E' documentato, invece, il rigore mostrato dal sindaco contro "miseri cenciosi" dissodatori di fazzoletti di terra in contrada Coppe (il toponimo trae origine dalle microscopiche usurpazioni di terreno estese quanto l'ampiezza di una coppola) verbalizzati quali "delinquenti" ai quali si sequestravano zappe e picconi, antichi strumenti di duro lavoro.
Segnalati dai giudici alle superiori autorità giudiziarie i contraccolpi che simili fatti avevano sullo "spirito pubblico", fu inviato a San Marco, con funzioni ispettive, il sottintendente Francesco Ceva Grimaldi per l'accertamento delle responsabilità singole e collettive denunziate.
Per il marchese di Pietracatella, ad eccezione di qualche sporadico episodio, non v'era nulla di preoccupante in quanto nel paese tutto era tranquillo e che, tutto sommato, si trattava di aria fritta, di polveroni sollevati dai soliti allarmisti.
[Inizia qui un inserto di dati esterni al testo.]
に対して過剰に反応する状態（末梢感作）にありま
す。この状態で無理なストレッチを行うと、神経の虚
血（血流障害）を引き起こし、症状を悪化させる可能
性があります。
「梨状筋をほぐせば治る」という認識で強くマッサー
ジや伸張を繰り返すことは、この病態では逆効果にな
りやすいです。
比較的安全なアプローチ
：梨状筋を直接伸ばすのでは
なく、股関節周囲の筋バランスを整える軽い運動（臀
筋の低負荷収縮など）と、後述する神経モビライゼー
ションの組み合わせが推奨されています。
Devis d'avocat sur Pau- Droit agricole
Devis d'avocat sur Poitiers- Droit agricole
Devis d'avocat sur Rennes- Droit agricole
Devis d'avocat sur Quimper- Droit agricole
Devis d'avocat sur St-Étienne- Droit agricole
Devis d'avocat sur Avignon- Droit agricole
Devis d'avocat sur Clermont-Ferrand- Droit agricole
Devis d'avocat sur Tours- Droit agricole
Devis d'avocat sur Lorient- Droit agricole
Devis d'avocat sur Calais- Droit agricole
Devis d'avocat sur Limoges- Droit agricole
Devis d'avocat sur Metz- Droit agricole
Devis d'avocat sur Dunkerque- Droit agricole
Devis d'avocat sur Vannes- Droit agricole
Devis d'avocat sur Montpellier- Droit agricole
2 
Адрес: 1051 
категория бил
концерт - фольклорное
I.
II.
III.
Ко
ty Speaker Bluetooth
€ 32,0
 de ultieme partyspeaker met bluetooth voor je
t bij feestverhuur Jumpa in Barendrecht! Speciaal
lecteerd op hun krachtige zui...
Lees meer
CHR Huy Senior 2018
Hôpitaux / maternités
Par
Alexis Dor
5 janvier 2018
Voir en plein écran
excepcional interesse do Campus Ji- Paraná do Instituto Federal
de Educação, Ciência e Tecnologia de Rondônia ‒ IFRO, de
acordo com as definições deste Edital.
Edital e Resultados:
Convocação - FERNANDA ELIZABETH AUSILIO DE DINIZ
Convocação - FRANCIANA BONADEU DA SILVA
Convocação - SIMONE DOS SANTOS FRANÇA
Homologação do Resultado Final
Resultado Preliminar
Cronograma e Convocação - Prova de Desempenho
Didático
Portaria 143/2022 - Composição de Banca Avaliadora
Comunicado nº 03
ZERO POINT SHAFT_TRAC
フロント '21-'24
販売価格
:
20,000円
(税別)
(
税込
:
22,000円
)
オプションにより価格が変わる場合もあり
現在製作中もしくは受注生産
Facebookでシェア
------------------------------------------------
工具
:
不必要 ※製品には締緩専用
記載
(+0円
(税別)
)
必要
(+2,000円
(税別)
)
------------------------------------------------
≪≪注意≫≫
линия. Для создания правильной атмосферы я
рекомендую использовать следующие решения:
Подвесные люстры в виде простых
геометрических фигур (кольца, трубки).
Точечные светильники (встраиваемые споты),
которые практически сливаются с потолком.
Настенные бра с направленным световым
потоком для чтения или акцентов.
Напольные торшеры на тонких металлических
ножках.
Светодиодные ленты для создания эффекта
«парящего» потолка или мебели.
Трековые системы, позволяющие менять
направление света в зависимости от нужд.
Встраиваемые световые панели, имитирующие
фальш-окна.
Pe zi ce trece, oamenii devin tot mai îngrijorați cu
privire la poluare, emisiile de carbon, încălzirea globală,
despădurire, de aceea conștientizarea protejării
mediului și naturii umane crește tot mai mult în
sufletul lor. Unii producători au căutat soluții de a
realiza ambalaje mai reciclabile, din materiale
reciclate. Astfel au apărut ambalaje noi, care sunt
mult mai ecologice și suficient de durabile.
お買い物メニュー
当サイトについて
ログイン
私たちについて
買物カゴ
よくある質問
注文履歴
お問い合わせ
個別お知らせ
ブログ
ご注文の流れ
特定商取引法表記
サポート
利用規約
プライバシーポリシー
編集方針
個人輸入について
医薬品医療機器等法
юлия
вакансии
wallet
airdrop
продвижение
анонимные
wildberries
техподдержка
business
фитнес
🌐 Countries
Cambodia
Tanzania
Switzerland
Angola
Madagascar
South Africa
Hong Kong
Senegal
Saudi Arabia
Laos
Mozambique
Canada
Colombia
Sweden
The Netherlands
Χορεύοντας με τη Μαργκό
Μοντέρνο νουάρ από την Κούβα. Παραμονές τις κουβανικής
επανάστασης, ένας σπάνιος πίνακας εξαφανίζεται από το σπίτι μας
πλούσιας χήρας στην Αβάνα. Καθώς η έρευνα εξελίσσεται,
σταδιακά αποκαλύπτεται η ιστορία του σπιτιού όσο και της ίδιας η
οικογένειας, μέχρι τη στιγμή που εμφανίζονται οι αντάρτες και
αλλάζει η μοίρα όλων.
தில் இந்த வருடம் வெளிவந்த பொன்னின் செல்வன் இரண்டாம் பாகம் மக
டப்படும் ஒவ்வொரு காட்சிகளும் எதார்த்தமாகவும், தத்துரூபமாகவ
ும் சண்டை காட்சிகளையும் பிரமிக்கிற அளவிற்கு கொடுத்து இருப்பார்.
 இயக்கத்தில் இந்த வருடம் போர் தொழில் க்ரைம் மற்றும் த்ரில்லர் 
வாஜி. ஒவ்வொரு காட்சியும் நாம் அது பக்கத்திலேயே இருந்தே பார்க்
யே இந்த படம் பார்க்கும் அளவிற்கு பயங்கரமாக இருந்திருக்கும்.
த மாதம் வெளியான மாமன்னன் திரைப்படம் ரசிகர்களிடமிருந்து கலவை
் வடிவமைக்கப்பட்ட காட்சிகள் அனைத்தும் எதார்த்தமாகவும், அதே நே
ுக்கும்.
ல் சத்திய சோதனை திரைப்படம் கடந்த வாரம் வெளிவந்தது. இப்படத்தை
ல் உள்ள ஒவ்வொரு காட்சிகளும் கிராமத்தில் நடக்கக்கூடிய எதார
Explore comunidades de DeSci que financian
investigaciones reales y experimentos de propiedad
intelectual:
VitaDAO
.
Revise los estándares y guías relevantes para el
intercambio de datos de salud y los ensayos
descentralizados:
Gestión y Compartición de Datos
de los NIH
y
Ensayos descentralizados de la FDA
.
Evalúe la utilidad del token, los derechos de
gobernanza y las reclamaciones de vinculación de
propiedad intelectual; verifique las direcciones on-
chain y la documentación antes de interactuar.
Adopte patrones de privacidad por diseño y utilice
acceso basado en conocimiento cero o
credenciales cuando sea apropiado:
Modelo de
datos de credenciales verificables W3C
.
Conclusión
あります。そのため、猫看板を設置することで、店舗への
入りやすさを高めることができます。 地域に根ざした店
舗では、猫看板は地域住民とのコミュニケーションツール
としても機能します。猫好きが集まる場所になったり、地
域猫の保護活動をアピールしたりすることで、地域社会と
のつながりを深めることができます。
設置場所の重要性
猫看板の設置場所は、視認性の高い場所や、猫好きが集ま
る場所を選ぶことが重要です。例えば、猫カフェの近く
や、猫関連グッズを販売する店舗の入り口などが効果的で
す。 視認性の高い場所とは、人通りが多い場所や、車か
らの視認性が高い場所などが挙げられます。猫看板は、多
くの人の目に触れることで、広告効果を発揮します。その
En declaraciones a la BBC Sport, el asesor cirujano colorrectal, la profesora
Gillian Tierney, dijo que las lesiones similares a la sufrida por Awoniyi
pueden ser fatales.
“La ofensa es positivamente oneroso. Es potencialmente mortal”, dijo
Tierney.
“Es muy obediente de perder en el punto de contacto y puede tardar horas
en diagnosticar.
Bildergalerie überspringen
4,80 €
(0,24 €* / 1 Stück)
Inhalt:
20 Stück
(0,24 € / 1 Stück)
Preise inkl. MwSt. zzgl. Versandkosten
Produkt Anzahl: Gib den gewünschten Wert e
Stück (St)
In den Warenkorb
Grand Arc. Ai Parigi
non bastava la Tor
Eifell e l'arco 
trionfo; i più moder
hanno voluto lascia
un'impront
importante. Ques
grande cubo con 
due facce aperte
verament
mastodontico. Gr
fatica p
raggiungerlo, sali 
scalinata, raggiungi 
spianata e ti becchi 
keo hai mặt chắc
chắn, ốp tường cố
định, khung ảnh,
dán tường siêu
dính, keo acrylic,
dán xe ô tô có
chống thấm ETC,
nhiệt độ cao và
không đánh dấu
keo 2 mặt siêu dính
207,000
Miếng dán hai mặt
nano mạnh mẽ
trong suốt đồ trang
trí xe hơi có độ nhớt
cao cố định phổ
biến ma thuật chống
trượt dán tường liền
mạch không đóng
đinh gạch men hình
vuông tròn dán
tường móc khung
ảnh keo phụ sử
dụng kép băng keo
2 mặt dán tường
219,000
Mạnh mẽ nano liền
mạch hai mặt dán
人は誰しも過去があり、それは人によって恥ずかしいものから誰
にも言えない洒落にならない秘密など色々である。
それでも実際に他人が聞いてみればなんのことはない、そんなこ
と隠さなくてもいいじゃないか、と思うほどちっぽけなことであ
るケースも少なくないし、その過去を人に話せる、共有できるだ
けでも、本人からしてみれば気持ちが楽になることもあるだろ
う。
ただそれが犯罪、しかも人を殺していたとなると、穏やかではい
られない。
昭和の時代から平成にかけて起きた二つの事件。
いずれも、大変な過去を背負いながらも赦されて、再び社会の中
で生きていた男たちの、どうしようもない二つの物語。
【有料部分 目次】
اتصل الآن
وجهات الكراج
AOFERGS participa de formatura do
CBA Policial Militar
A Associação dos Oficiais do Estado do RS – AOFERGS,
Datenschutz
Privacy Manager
Il sequestro degli attrezzi agricoli non frenò il diffondersi della "lebbra" demaniale che raggiunse livelli tali da spingere l'intendente Raffaele Guerra a notificare ai giudici dei vari circondari nell'ottobre del 1855, il seguente dispaccio:
"Alla occasione che immense dissodazioni avvenivano in San Marco in Lamis mi faceva a proporre ai Signori Direttori dei Reali Ministeri dell'Interno e della Polizia Generale l'adozione di talune misure di rigore a carico dei contravventori; fra le quali quelle di farli arrestare nella flagranza, o quasi per misura di polizia, detenerli per giorni 29 e quindi abbandonarli al potere giudiziario ... Per siffatte proposizioni mi viene comunicato dal Direttore dell'Interno l'approvazione delle misure adottate".


Si trattò della riappropriazione di ben 160 versure di ottimo pascolo, con piscine per l'estivo abbeveraggio di armenti provenienti dalle infuocate poste del Tavoliere.
E sempre a proposito di armenti, nei mesi estivi si riproponeva all'attenzione degli amministratori il problema della statonica, fonte di violenti contrasti tra i proprietari di bestiame e i censuari delle Poste Difensola e Montegranaro, site nella "locazione di Candelaro."
A 37.491 ascendeva, nel 1839, il numero degli animali iscritti nel ruolo di fìda dei quali 2.513 vacche, 596 giumente, 21.171 pecore, 10.327 capre e 2.284 neri (porci).
Nell'indagine del 1812 condotta da Raffaele Mazzilli, regio agrimensore, risultava che San Marco aveva 750 carra di terreni a pascolo dei quali 3/5 di sua propietà e 2/5 invece gestiti dall'Amministrazione dei Regi Demani.